(Source material begins)
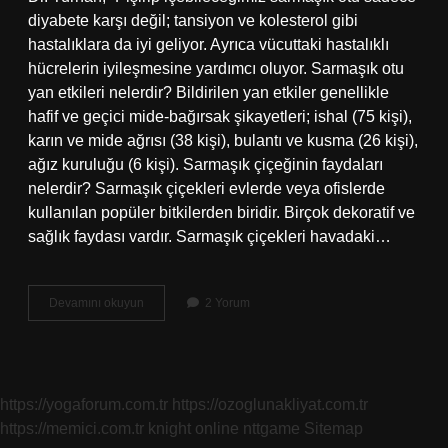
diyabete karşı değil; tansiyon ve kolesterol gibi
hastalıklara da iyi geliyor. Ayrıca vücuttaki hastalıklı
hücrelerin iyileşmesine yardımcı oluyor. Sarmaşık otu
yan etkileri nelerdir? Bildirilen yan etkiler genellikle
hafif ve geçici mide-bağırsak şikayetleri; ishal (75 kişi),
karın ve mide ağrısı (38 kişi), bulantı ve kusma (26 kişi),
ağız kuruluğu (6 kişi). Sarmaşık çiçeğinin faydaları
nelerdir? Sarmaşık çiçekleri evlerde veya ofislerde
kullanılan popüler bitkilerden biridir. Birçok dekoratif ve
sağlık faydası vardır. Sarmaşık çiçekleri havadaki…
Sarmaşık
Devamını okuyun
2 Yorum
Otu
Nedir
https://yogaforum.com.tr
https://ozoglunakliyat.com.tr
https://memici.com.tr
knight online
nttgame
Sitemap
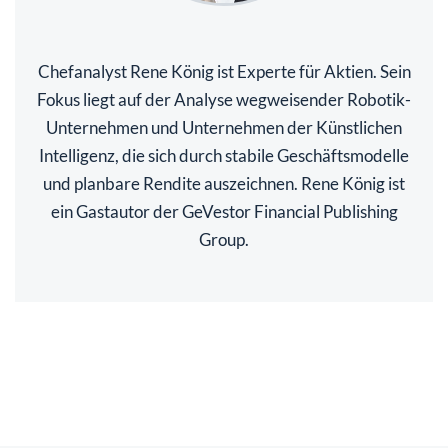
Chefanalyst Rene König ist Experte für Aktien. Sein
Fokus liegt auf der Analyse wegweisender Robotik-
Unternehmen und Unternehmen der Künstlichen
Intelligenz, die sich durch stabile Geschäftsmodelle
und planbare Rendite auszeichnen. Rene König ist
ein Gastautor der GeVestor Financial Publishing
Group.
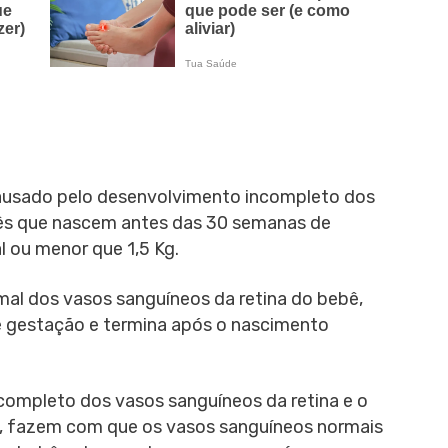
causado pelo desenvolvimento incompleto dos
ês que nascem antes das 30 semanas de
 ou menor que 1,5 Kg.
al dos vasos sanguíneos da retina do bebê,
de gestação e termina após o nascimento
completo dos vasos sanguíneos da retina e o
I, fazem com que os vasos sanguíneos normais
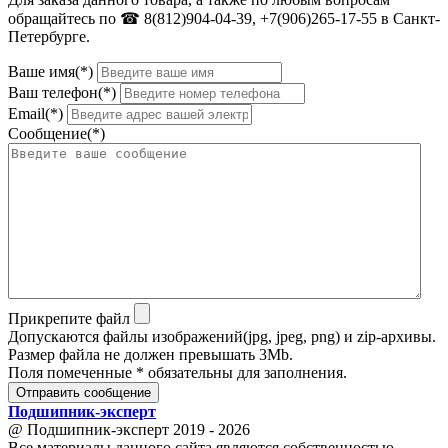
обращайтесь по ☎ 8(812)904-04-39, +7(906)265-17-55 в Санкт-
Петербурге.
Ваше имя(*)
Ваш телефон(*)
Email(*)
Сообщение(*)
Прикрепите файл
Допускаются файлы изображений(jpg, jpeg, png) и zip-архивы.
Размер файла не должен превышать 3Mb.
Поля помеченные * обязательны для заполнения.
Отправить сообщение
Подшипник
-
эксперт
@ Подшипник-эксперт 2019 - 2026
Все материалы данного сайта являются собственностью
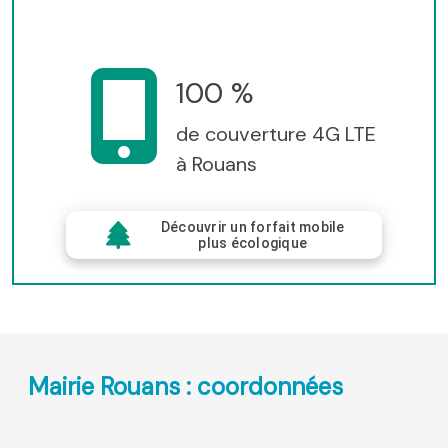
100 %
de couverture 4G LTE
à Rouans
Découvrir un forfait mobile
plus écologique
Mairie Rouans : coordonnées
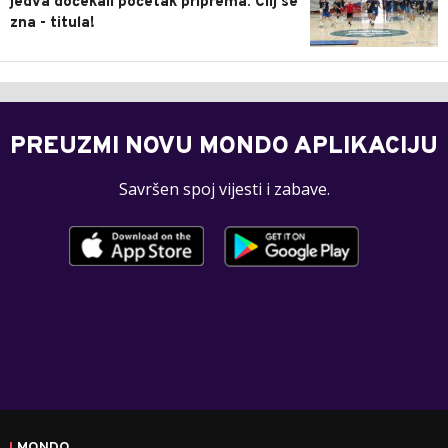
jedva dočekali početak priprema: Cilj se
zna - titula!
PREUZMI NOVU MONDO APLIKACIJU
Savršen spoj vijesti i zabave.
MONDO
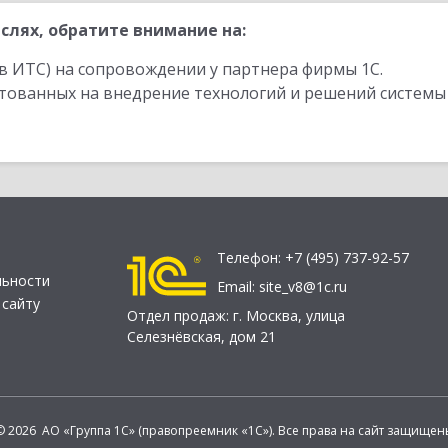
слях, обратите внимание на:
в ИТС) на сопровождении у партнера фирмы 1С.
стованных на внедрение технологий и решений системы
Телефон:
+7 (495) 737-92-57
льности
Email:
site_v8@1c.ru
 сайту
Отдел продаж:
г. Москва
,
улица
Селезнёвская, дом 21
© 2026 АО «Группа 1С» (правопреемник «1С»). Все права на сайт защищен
(Source material ends)
Produce a verbatim copy of the lines from the one holding "site_v8@1c.ru" to the final line of the data, and nothing more.

**Your solution**:
site_v8@1c.ru
 сайту
Отдел продаж:
г. Москва
,
улица
Селезнёвская, дом 21
© 2026 АО «Группа 1С» (правопреемник «1С»). Все права на сайт защищен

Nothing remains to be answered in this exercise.